> Action item:
Repeat the data that follows verbatim. Images are not part of the copy.

> Available data:
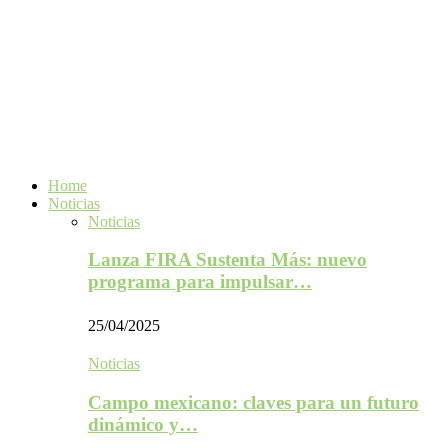
Home
Noticias
Noticias
Lanza FIRA Sustenta Más: nuevo
programa para impulsar…
25/04/2025
Noticias
Campo mexicano: claves para un futuro
dinámico y…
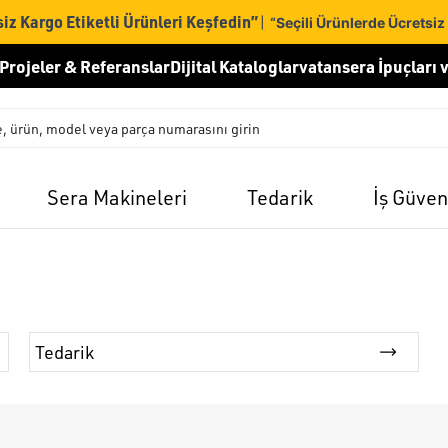
iz Kargo Etiketli Ürünleri Keşfedin”
|
“Seçili Ürünlerde Ücretsiz
Projeler & Referanslar
Dijital Kataloglar
vatansera İpuçları v
Sera Makineleri
Tedarik
İş Güven
Tedarik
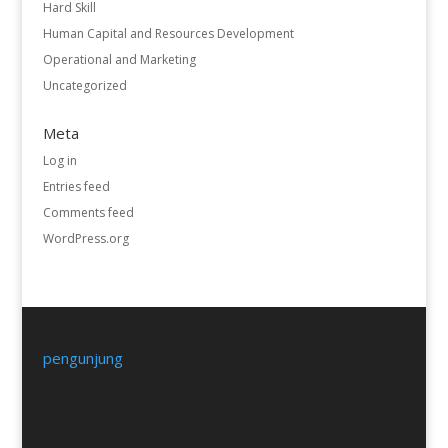
Hard Skill
Human Capital and Resources Development
Operational and Marketing
Uncategorized
Meta
Log in
Entries feed
Comments feed
WordPress.org
pengunjung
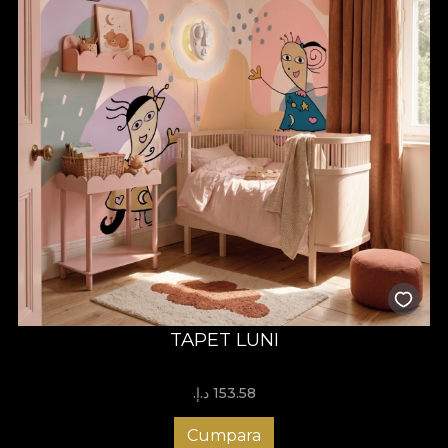
TAPET LUNI
153.58 د.إ.‏
Cumpara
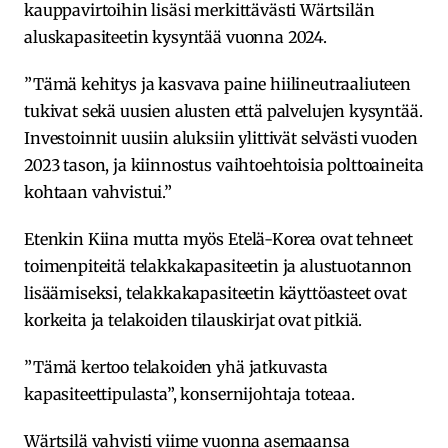
kauppavirtoihin lisäsi merkittävästi Wärtsilän
aluskapasiteetin kysyntää vuonna 2024.
”Tämä kehitys ja kasvava paine hiilineutraaliuteen
tukivat sekä uusien alusten että palvelujen kysyntää.
Investoinnit uusiin aluksiin ylittivät selvästi vuoden
2023 tason, ja kiinnostus vaihtoehtoisia polttoaineita
kohtaan vahvistui.”
Etenkin Kiina mutta myös Etelä-Korea ovat tehneet
toimenpiteitä telakkakapasiteetin ja alustuotannon
lisäämiseksi, telakkakapasiteetin käyttöasteet ovat
korkeita ja telakoiden tilauskirjat ovat pitkiä.
”Tämä kertoo telakoiden yhä jatkuvasta
kapasiteettipulasta”, konsernijohtaja toteaa.
Wärtsilä vahvisti viime vuonna asemaansa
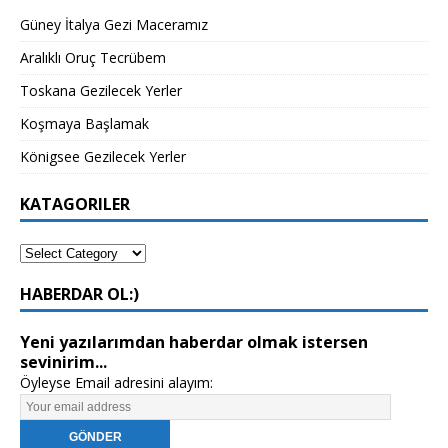
Güney İtalya Gezi Maceramız
Aralıklı Oruç Tecrübem
Toskana Gezilecek Yerler
Koşmaya Başlamak
Königsee Gezilecek Yerler
KATAGORILER
HABERDAR OL:)
Yeni yazılarımdan haberdar olmak istersen
sevinirim...
Öyleyse Email adresini alayım:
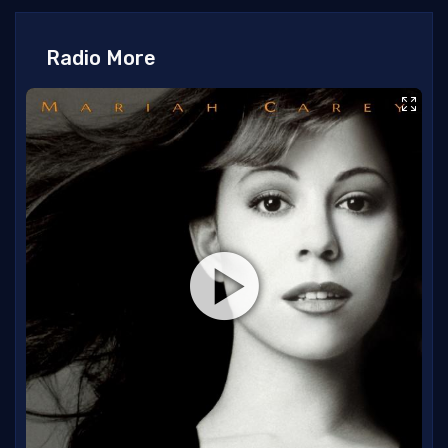
Radio More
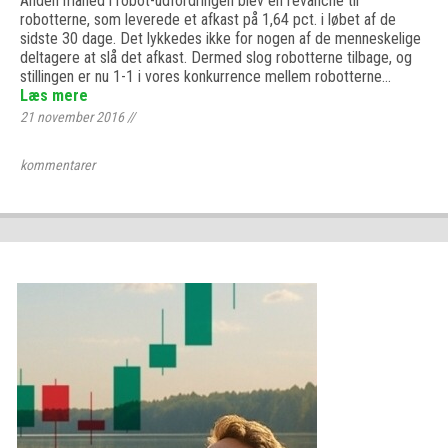
Anden måned i robot-udfordringen blev en revanche til
robotterne, som leverede et afkast på 1,64 pct. i løbet af de
sidste 30 dage. Det lykkedes ikke for nogen af de menneskelige
deltagere at slå det afkast. Dermed slog robotterne tilbage, og
stillingen er nu 1-1 i vores konkurrence mellem robotterne…
Læs mere
21 november 2016
//
kommentarer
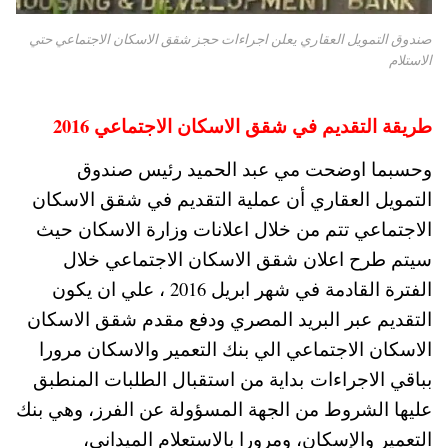
صندوق التمويل العقاري يعلن اجراءات حجز شقق الاسكان الاجتماعي حتي
الاستلام
طريقة التقديم في شقق الاسكان الاجتماعي 2016
وحسبما اوضحت مي عبد الحميد رئيس صندوق
التمويل العقاري أن عملية التقديم في شقق الاسكان
الاجتماعي تتم من خلال اعلانات وزارة الاسكان حيث
سيتم طرح اعلان شقق الاسكان الاجتماعي خلال
الفترة القادمة في شهر ابريل 2016 ، علي ان يكون
التقديم عبر البريد المصري ودفع مقدم شقق الاسكان
الاسكان الاجتماعي الي بنك التعمير والاسكان مرورا
بباقي الاجراءات بداية من استقبال الطلبات المنطبق
عليها الشروط من الجهة المسؤولة عن الفرز، وهي بنك
التعمير والإسكان، ومرورا بالاستعلام الميداني،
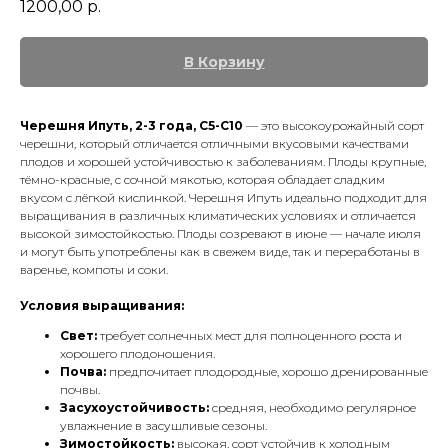
1200,00
р.
В Корзину
Черешня Ипуть, 2-3 года, С5-С10
— это высокоурожайный сорт
черешни, который отличается отличными вкусовыми качествами
плодов и хорошей устойчивостью к заболеваниям. Плоды крупные,
тёмно-красные, с сочной мякотью, которая обладает сладким
вкусом с лёгкой кислинкой. Черешня Ипуть идеально подходит для
выращивания в различных климатических условиях и отличается
высокой зимостойкостью. Плоды созревают в июне — начале июля
и могут быть употреблены как в свежем виде, так и переработаны в
варенье, компоты и соки.
Условия выращивания:
Свет:
требует солнечных мест для полноценного роста и
хорошего плодоношения.
Почва:
предпочитает плодородные, хорошо дренированные
почвы.
Засухоустойчивость:
средняя, необходимо регулярное
увлажнение в засушливые сезоны.
Зимостойкость:
высокая, сорт устойчив к холодным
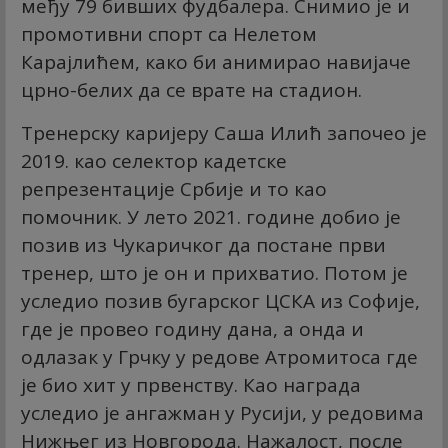
међу 79 бивших фудбалера. Снимио је и
промотивни спорт са Нелетом
Карајлићем, како би анимирао навијаче
црно-белих да се врате на стадион.
Тренерску каријеру Саша Илић започео је
2019. као селектор кадетске
репрезентације Србије и то као
помочник. У лето 2021. године добио је
позив из Чукаричког да постане први
тренер, што је он и прихватио. Потом је
уследио позив бугарског ЦСКА из Софије,
где је провео годину дана, а онда и
одлазак у Грчку у редове Атромитоса где
је био хит у првенству. Као награда
уследио је ангажман у Русији, у редовима
Нижњег из Новгорода. Нажалост, после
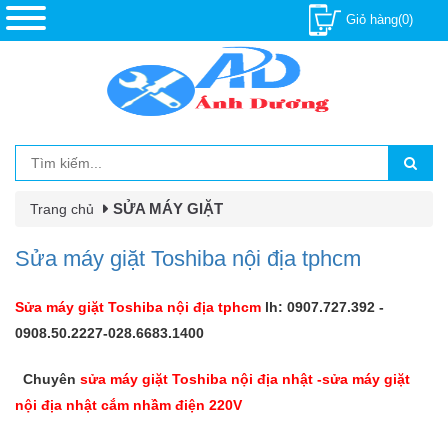
Giỏ hàng(0)
SỬA MÁY GIẶT
Trang chủ
Sửa máy giặt Toshiba nội địa tphcm
Sửa máy giặt Toshiba nội địa tphcm
lh: 0907.727.392 -
0908.50.2227-028.6683.1400
Chuyên
sửa máy giặt Toshiba nội địa nhật -sửa máy giặt
nội địa nhật cắm nhầm điện 220V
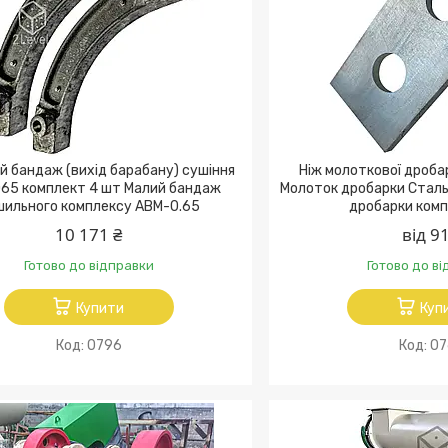
й бандаж (вихід барабану) сушіння
Ніж молоткової дроба
65 комплект 4 шт Малий бандаж
Молоток дробарки Сталь 
шильного комплексу АВМ-0.65
дробарки комп
10 171 ₴
від 91
Готово до відправки
Готово до в
Купити
Куп
0796
07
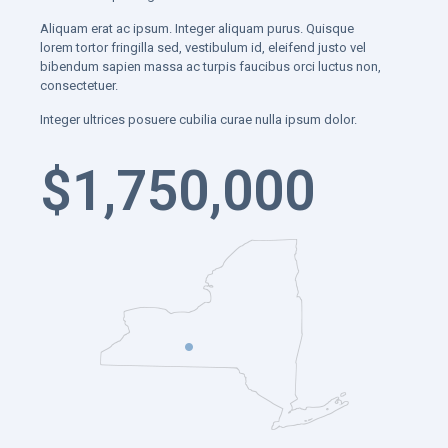
Aliquam erat ac ipsum. Integer aliquam purus. Quisque
lorem tortor fringilla sed, vestibulum id, eleifend justo vel
bibendum sapien massa ac turpis faucibus orci luctus non,
consectetuer.
Integer ultrices posuere cubilia curae nulla ipsum dolor.
$
1,750,000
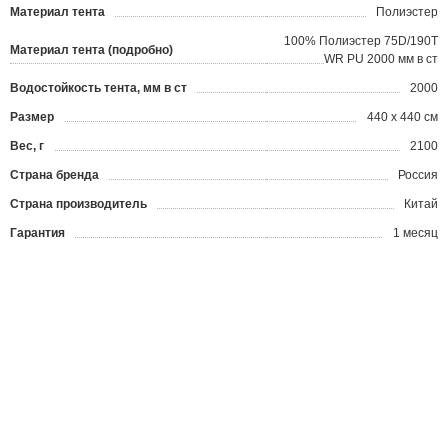
Материал тента
Полиэстер
100% Полиэстер 75D/190T
Материал тента (подробно)
WR PU 2000 мм в ст
Водостойкость тента, мм в ст
2000
Размер
440 х 440 см
Вес, г
2100
Страна бренда
Россия
Страна производитель
Китай
Гарантия
1 месяц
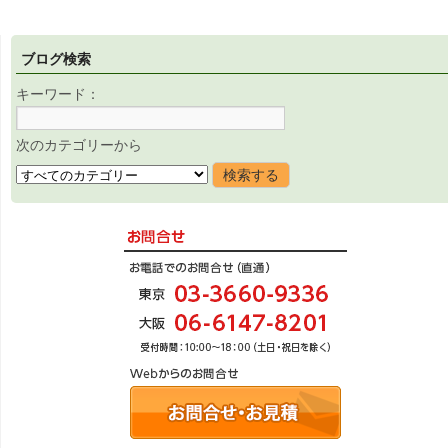
ブログ検索
キーワード：
次のカテゴリーから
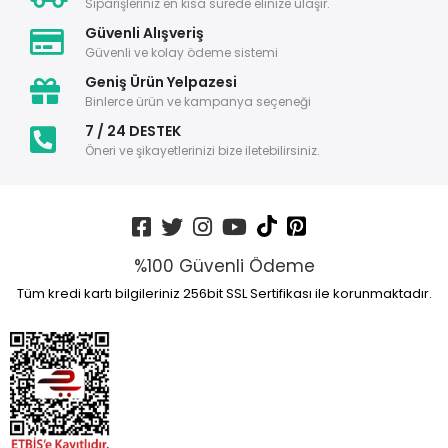
Siparişleriniz en kısa sürede elinize ulaşır.
Güvenli Alışveriş
Güvenli ve kolay ödeme sistemi
Geniş Ürün Yelpazesi
Binlerce ürün ve kampanya seçeneği
7 / 24 DESTEK
Öneri ve şikayetlerinizi bize iletebilirsiniz.
%100 Güvenli Ödeme
Tüm kredi kartı bilgileriniz 256bit SSL Sertifikası ile korunmaktadır.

> Exercise solution:
Home
Noticias
Noticias
Lanza FIRA Sustenta Más: nuevo
programa para impulsar…
25/04/2025
Noticias
Campo mexicano: claves para un futuro
dinámico y…
iz Kargo Etiketli Ürünleri Keşfedin”
|
“Seçili Ürünlerde Ücretsiz
Projeler & Referanslar
Dijital Kataloglar
vatansera İpuçları v
Sera Makineleri
Tedarik
İş Güven
Tedarik
Hard Skill
Human Capital and Resources Development
Operational and Marketing
Uncategorized
Meta
Log in
Entries feed
Comments feed
WordPress.org
pengunjung
TAPET LUNI
153.58 د.إ.‏
Cumpara
kauppavirtoihin lisäsi merkittävästi Wärtsilän
aluskapasiteetin kysyntää vuonna 2024.
”Tämä kehitys ja kasvava paine hiilineutraaliuteen
tukivat sekä uusien alusten että palvelujen kysyntää.
Investoinnit uusiin aluksiin ylittivät selvästi vuoden
2023 tason, ja kiinnostus vaihtoehtoisia polttoaineita
kohtaan vahvistui.”
Etenkin Kiina mutta myös Etelä-Korea ovat tehneet
toimenpiteitä telakkakapasiteetin ja alustuotannon
lisäämiseksi, telakkakapasiteetin käyttöasteet ovat
korkeita ja telakoiden tilauskirjat ovat pitkiä.
”Tämä kertoo telakoiden yhä jatkuvasta
kapasiteettipulasta”, konsernijohtaja toteaa.
Wärtsilä vahvisti viime vuonna asemaansa
Güney İtalya Gezi Maceramız
Aralıklı Oruç Tecrübem
Toskana Gezilecek Yerler
Koşmaya Başlamak
Königsee Gezilecek Yerler
KATAGORILER
HABERDAR OL:)
Yeni yazılarımdan haberdar olmak istersen
sevinirim...
Öyleyse Email adresini alayım:
Radio More
Anden måned i robot-udfordringen blev en revanche til
robotterne, som leverede et afkast på 1,64 pct. i løbet af de
sidste 30 dage. Det lykkedes ikke for nogen af de menneskelige
deltagere at slå det afkast. Dermed slog robotterne tilbage, og
stillingen er nu 1-1 i vores konkurrence mellem robotterne…
Læs mere
21 november 2016
//
kommentarer
صندوق التمويل العقاري يعلن اجراءات حجز شقق الاسكان الاجتماعي حتي
الاستلام
طريقة التقديم في شقق الاسكان الاجتماعي 2016
وحسبما اوضحت مي عبد الحميد رئيس صندوق
التمويل العقاري أن عملية التقديم في شقق الاسكان
الاجتماعي تتم من خلال اعلانات وزارة الاسكان حيث
سيتم طرح اعلان شقق الاسكان الاجتماعي خلال
الفترة القادمة في شهر ابريل 2016 ، علي ان يكون
التقديم عبر البريد المصري ودفع مقدم شقق الاسكان
الاسكان الاجتماعي الي بنك التعمير والاسكان مرورا
بباقي الاجراءات بداية من استقبال الطلبات المنطبق
عليها الشروط من الجهة المسؤولة عن الفرز، وهي بنك
التعمير والإسكان، ومرورا بالاستعلام الميداني،
1200,00
р.
В Корзину
Черешня Ипуть, 2-3 года, С5-С10
— это высокоурожайный сорт
черешни, который отличается отличными вкусовыми качествами
плодов и хорошей устойчивостью к заболеваниям. Плоды крупные,
тёмно-красные, с сочной мякотью, которая обладает сладким
вкусом с лёгкой кислинкой. Черешня Ипуть идеально подходит для
выращивания в различных климатических условиях и отличается
высокой зимостойкостью. Плоды созревают в июне — начале июля
и могут быть употреблены как в свежем виде, так и переработаны в
варенье, компоты и соки.
Условия выращивания:
Свет:
требует солнечных мест для полноценного роста и
хорошего плодоношения.
Почва:
предпочитает плодородные, хорошо дренированные
почвы.
Засухоустойчивость:
средняя, необходимо регулярное
увлажнение в засушливые сезоны.
Зимостойкость:
высокая, сорт устойчив к холодным
међу 79 бивших фудбалера. Снимио је и
промотивни спорт са Нелетом
Карајлићем, како би анимирао навијаче
црно-белих да се врате на стадион.
Тренерску каријеру Саша Илић започео је
2019. као селектор кадетске
репрезентације Србије и то као
помочник. У лето 2021. године добио је
позив из Чукаричког да постане први
тренер, што је он и прихватио. Потом је
уследио позив бугарског ЦСКА из Софије,
где је провео годину дана, а онда и
одлазак у Грчку у редове Атромитоса где
је био хит у првенству. Као награда
уследио је ангажман у Русији, у редовима
Нижњег из Новгорода. Нажалост, после
Giỏ hàng(0)
SỬA MÁY GIẶT
Trang chủ
Sửa máy giặt Toshiba nội địa tphcm
Sửa máy giặt Toshiba nội địa tphcm
lh: 0907.727.392 -
0908.50.2227-028.6683.1400
Chuyên
sửa máy giặt Toshiba nội địa nhật -sửa máy giặt
nội địa nhật cắm nhầm điện 220V
й бандаж (вихід барабану) сушіння
Ніж молоткової дроба
65 комплект 4 шт Малий бандаж
Молоток дробарки Сталь 
шильного комплексу АВМ-0.65
дробарки комп
10 171 ₴
від 91
Готово до відправки
Готово до в
Купити
Куп
0796
07
Aliquam erat ac ipsum. Integer aliquam purus. Quisque
lorem tortor fringilla sed, vestibulum id, eleifend justo vel
bibendum sapien massa ac turpis faucibus orci luctus non,
consectetuer.
Integer ultrices posuere cubilia curae nulla ipsum dolor.
$
1,750,000
Материал тента
Полиэстер
100% Полиэстер 75D/190T
Материал тента (подробно)
WR PU 2000 мм в ст
Водостойкость тента, мм в ст
2000
Размер
440 х 440 см
Вес, г
2100
Страна бренда
Россия
Страна производитель
Китай
Гарантия
1 месяц
ブログ検索
キーワード：
次のカテゴリーから
Siparişleriniz en kısa sürede elinize ulaşır.
Güvenli Alışveriş
Güvenli ve kolay ödeme sistemi
Geniş Ürün Yelpazesi
Binlerce ürün ve kampanya seçeneği
7 / 24 DESTEK
Öneri ve şikayetlerinizi bize iletebilirsiniz.
%100 Güvenli Ödeme
Tüm kredi kartı bilgileriniz 256bit SSL Sertifikası ile korunmaktadır.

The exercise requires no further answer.